- _What you should do_
In the listing below, find the line with "top: 100px ->" and copy every line from there up to and including the line with "napi ajánlott mennyiséget", exactly and without pictures.

- _Data to use_
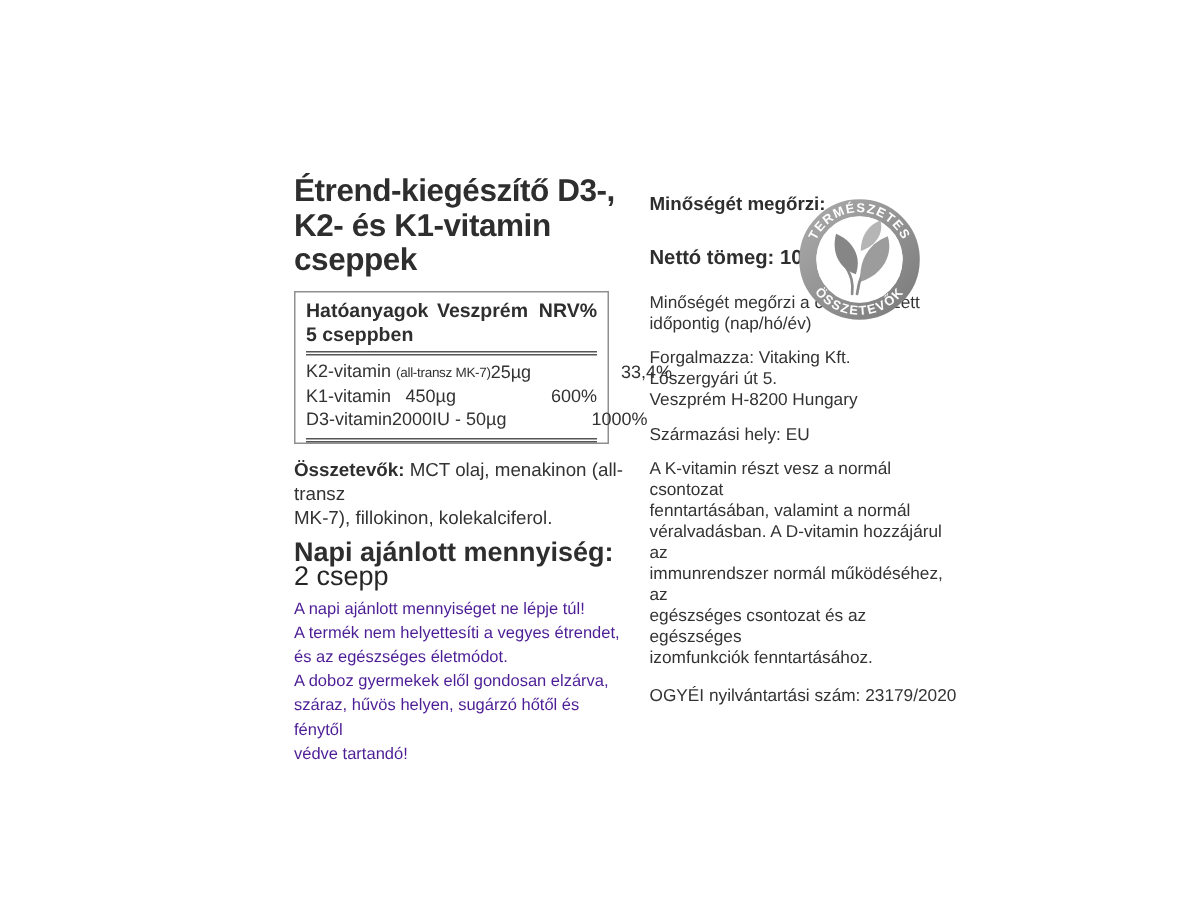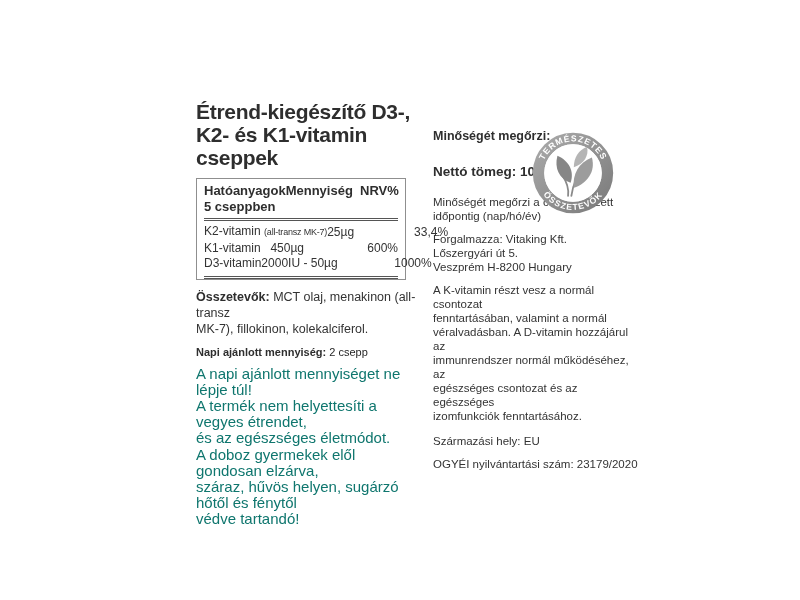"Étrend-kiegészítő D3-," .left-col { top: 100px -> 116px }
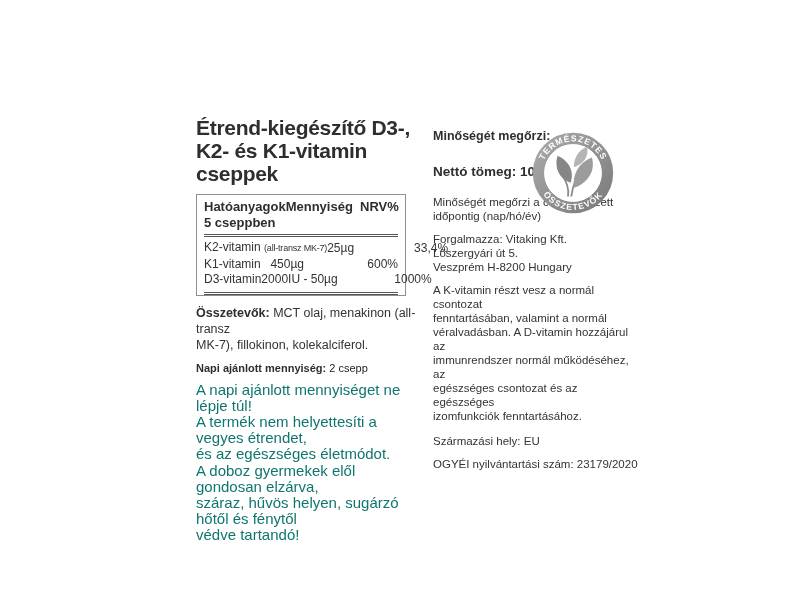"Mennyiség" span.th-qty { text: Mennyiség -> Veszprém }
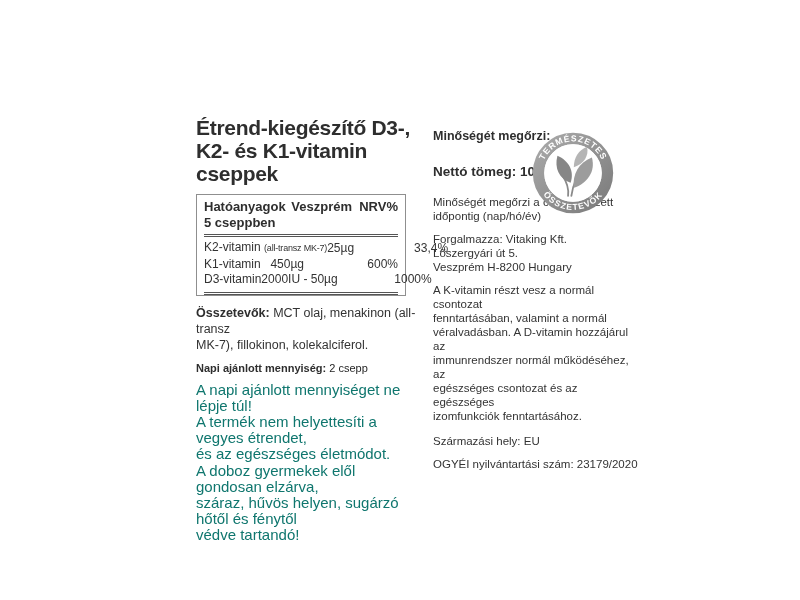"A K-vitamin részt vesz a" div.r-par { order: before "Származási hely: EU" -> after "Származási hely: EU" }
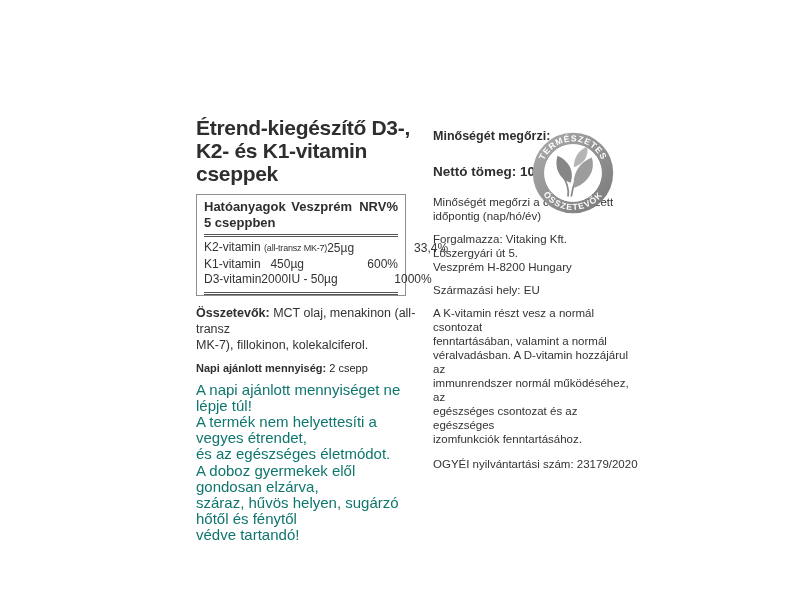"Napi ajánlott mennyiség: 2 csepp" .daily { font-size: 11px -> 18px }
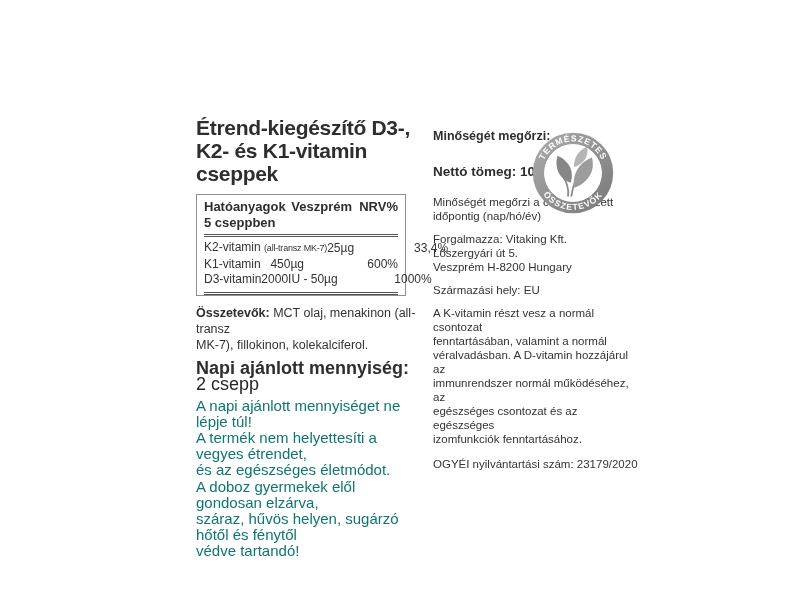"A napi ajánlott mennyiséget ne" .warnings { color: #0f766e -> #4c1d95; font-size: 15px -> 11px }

==

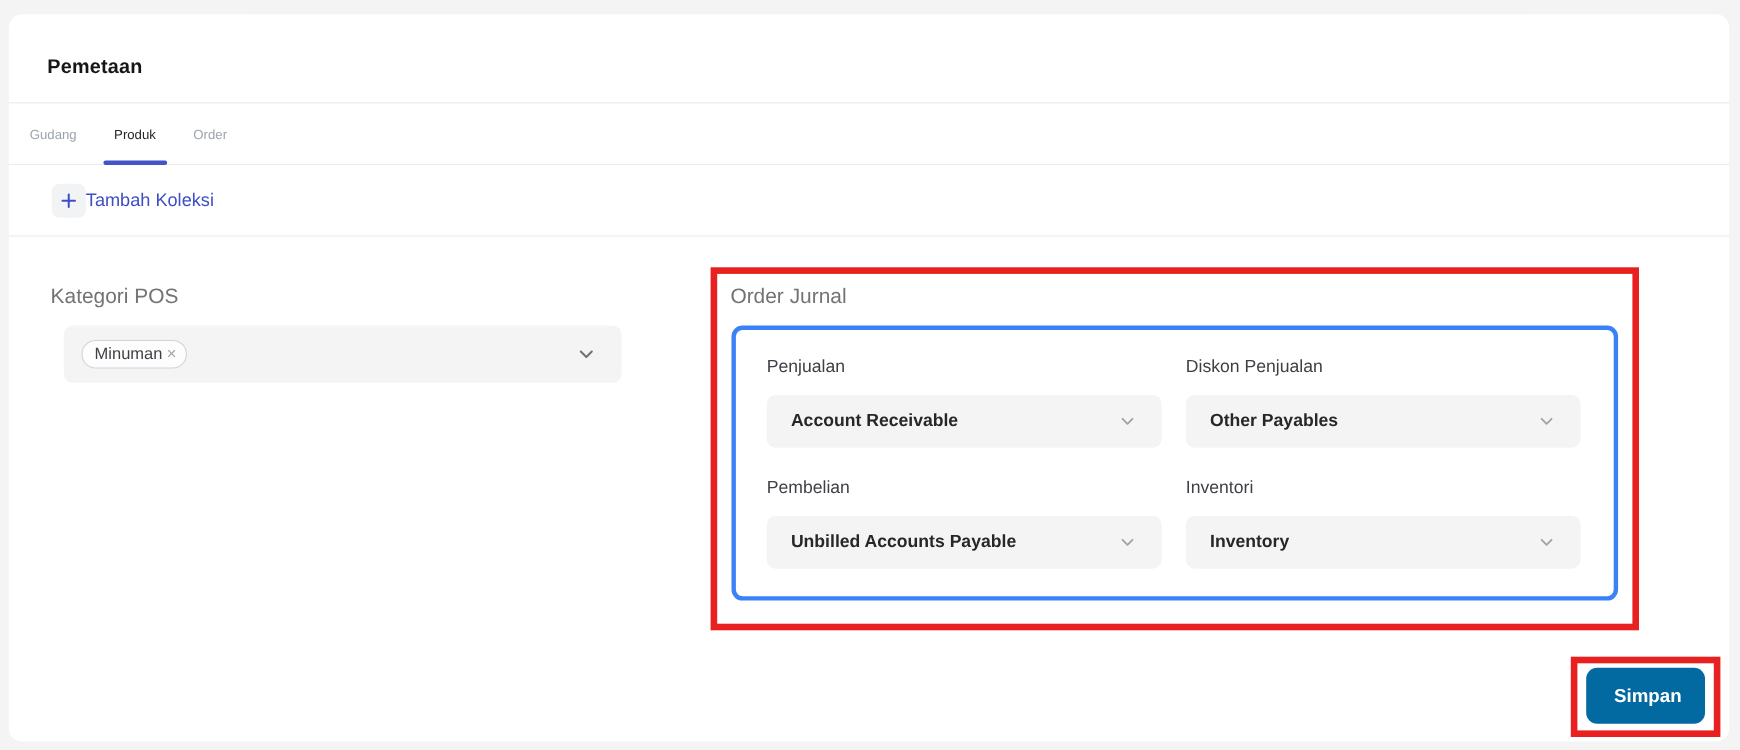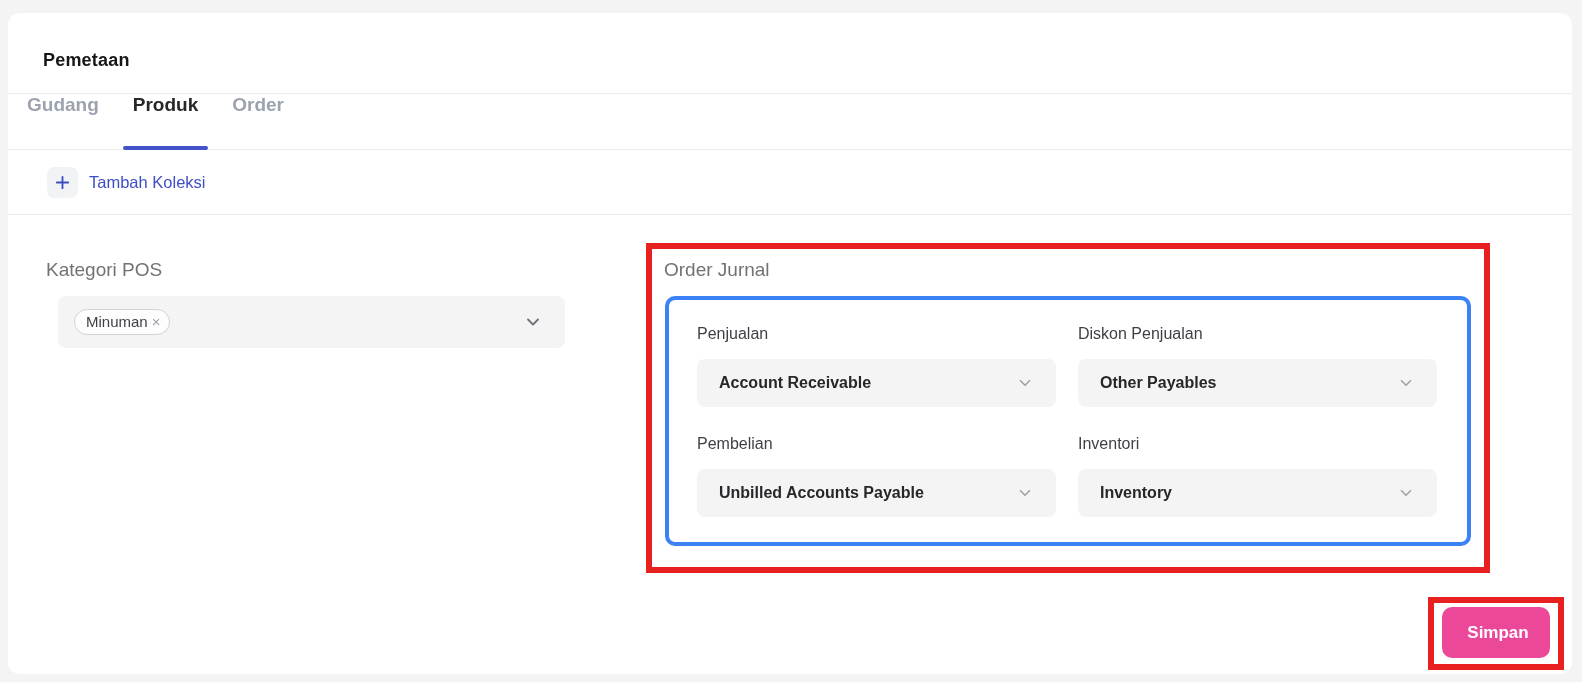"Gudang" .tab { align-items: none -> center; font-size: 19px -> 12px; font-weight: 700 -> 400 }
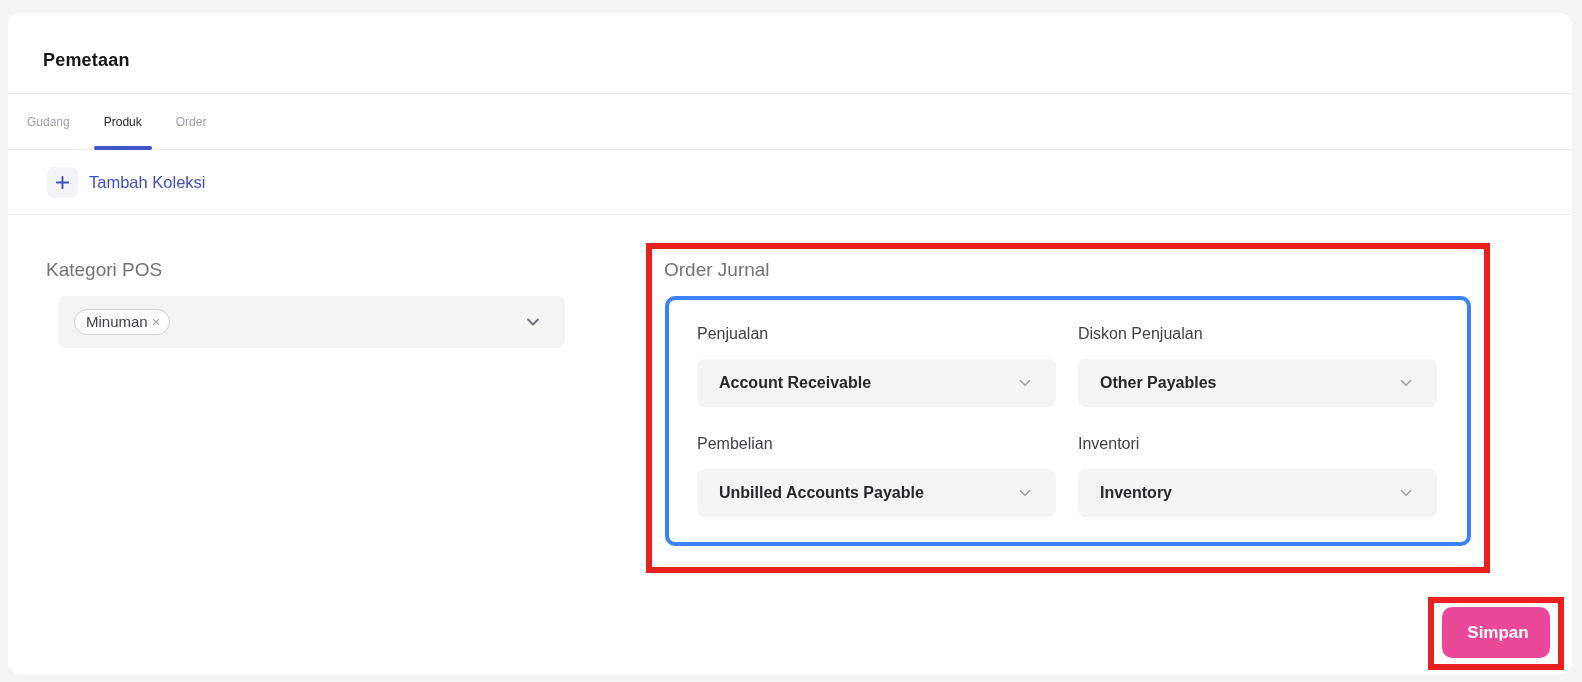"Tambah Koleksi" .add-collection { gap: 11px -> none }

- _The completed task_
"Étrend-kiegészítő D3-," .left-col { top: 100px -> 116px }
"Mennyiség" span.th-qty { text: Mennyiség -> Veszprém }
"A K-vitamin részt vesz a" div.r-par { order: before "Származási hely: EU" -> after "Származási hely: EU" }
"Napi ajánlott mennyiség: 2 csepp" .daily { font-size: 11px -> 18px }
"A napi ajánlott mennyiséget ne" .warnings { color: #0f766e -> #4c1d95; font-size: 15px -> 11px }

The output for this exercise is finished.